Nestled in the English countryside is the unlikely headquarters of one of the U.K.’s fastest growing TV channels. Talking Pictures, run by 74-year-old Noel Cronin and his daughter Sarah, airs nothing but classic old TV shows and movies. The content is vintage, and so is the way the channel is put together: Neil builds the broadcast schedule for each day the old fashioned way — by hand, with each movie’s details noted on a paper card.
But if you think looking backwards is bad for business, think again. Talking Pictures has become a huge cult success, reaching millions of viewers across the U.K. The family-run channel launched on linear TV in the U.K. in 2015 and has grown to be one of the biggest independent channels in Britain. About four million people tune in every month, according to the British Broadcasters’ Audience Research Board.

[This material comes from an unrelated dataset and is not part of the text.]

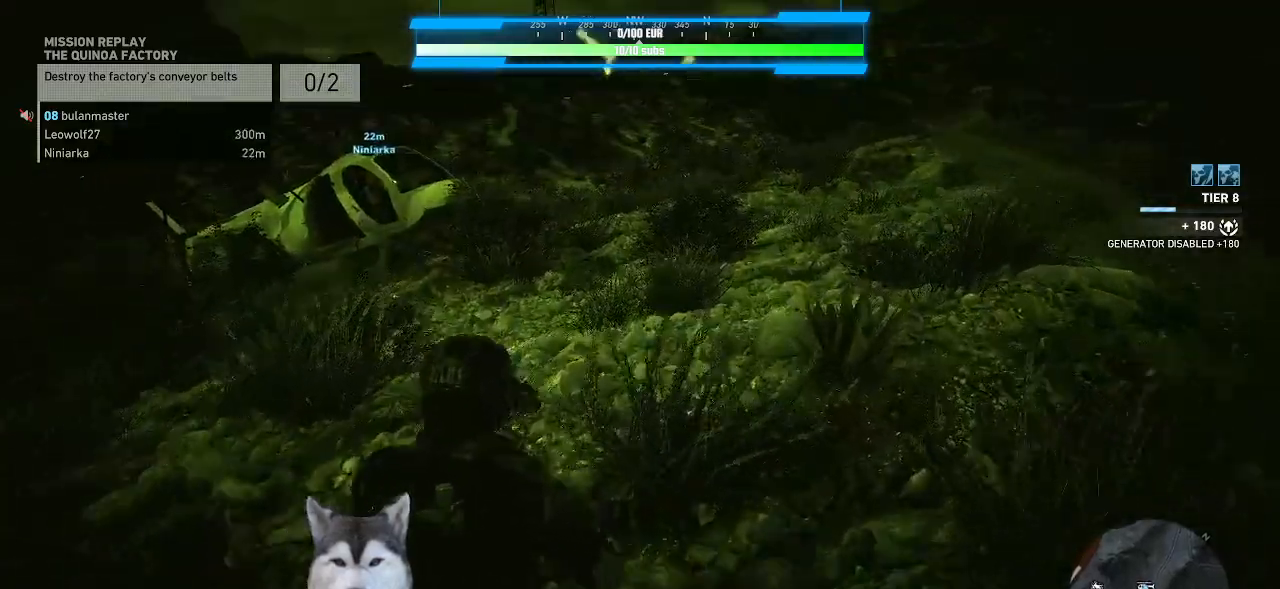
{"keys": ["w"], "mouse": [], "mouse_move": "up", "events": []}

“It’s a channel that is full of nostalgia. It’s all about saving celluloid and film history and TV history,” Sarah told CBS News. But it’s about more than just the retro-programming. “It’s a community as well. You know, everybody that watches us has probably followed our journey and kind of feels part of our story. One big family, we are.”

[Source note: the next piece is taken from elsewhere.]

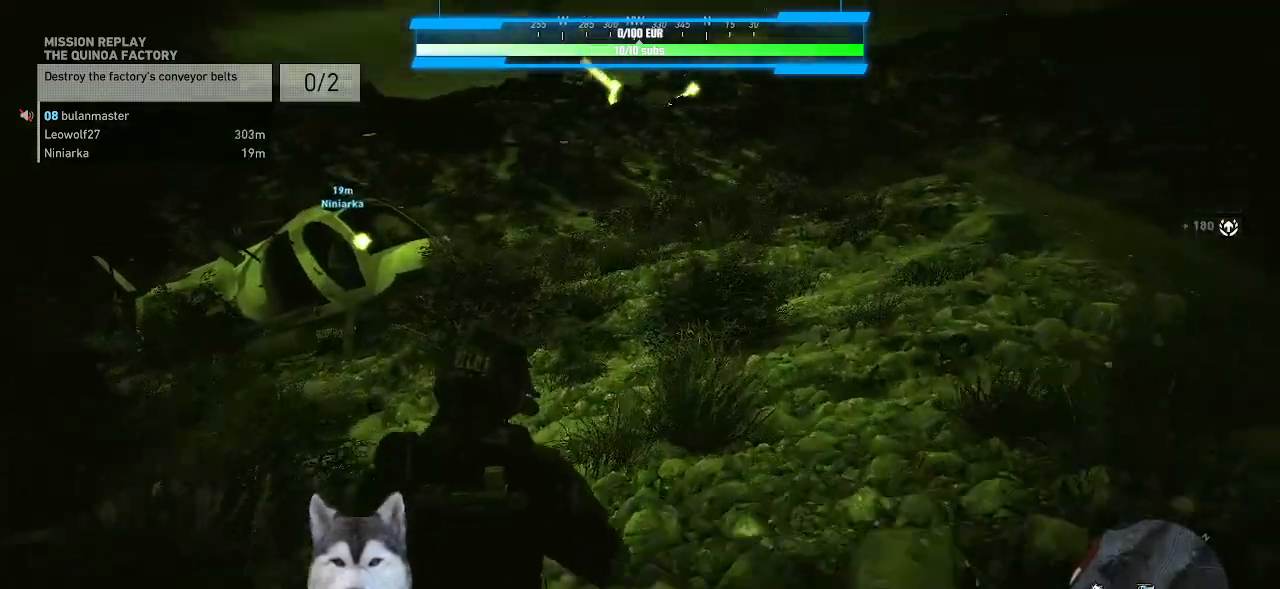
{"keys": ["w"], "mouse": [], "mouse_move": "still", "events": []}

Noel and Sarah play movies and TV shows they own the rights to. Noel previously worked in the film industry, where he built up an archive and sold broadcast rights to U.K. channels such as the BBC and ITV. The traditional outlets lost interest in airing classic content, but Noel was convinced there was still an audience out there, so he launched Talking Pictures.
He and Sarah encourage the public to send in material they find laying around, often on old, fragile film reels. Noel hosts a TV show called Footage Detective, where he scours the old reels for bits of cinematic history to share with his growing audience.
On the day CBS News visited the station’s headquarters, Noel let us join in a bit of archival investigation. As the grainy pictures rolled, it quickly became apparent that we uncovered a piece of vintage pornography.
While that old piece of film may not make it onto Talking Pictures, Noel and Sarah have clearly found a niche audience with a big appetite for the less risqué material they broadcast — an audience that most contemporary channels just don’t seem to be satisfying.
“Our audience, they don’t want to know about who’s on a beach in a bikini snogging who, you know? What do they care?” Sarah said. “They want a good drama and, you know, and I think that’s something we did really well in the 50s and 60s. Good scripts — not all the time, not all the time, obviously — but good scripts, you know, really good editing, lighting where you’re thinking about it, and a good story.”